LONDON — The United States, Japan and South Korea are plowing ahead with efforts to push North Korea back to nuclear negotiations despite the North’s rejection of any such pressure.
U.S. Secretary of State Antony Blinken and his Japanese and South Korean counterparts met Wednesday on the sidelines of an international conference to go over the Biden administration’s recently concluded North Korean policy review. The three-way meeting followed separate talks Monday in London among Blinken, Japanese Foreign Minister Motegi Toshimitsu and South Korean Foreign Minister Chung Eui-yong.
They discussed “shared concerns about North Korea’s nuclear and ballistic missile programs” and “reaffirmed their commitment to concerted trilateral cooperation toward denuclearization of the Korean Peninsula,” U.S. State Department spokesman Ned Price said in a statement.

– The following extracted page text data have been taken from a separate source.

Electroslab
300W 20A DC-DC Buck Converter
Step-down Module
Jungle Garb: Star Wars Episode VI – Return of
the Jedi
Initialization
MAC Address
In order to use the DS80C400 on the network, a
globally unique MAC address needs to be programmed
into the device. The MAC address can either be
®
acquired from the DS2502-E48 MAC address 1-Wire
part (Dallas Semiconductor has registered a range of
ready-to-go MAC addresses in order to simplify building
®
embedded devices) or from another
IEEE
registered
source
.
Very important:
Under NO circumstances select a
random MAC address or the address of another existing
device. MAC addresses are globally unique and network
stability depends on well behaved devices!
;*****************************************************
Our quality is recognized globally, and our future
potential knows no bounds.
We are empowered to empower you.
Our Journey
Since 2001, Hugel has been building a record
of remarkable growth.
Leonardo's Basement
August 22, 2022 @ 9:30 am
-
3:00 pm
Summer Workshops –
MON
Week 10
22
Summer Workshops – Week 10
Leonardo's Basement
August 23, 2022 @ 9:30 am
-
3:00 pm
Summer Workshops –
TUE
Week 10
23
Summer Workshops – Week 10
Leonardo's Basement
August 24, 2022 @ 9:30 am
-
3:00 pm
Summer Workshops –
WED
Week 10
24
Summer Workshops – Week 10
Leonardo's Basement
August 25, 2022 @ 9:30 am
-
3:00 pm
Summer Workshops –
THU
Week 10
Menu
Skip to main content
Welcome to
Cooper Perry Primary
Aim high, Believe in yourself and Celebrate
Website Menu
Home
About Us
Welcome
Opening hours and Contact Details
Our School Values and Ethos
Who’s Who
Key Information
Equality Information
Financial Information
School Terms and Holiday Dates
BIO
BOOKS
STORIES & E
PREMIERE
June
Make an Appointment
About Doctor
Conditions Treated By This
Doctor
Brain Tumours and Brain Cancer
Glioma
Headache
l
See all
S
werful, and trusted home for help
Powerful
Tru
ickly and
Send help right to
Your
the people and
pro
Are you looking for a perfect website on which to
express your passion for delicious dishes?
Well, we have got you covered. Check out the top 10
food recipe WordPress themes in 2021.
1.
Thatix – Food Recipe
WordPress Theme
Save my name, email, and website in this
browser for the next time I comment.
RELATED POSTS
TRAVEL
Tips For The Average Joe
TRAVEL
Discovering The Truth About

“They also agreed on the imperative of fully implementing relevant U.N, Security Council resolutions by U.N. member states, including North Korea, preventing proliferation, and cooperating to strengthen deterrence and maintain peace and stability on the Korean Peninsula,” Price said.
A broad outline of President Joe Biden’s policy review calls for an incremental approach to North Korea that shuns the Trump administration’s aim for an immediate comprehensive deal through face-to-face meetings between leaders, as well as the Obama administration’s “strategic patience” policy.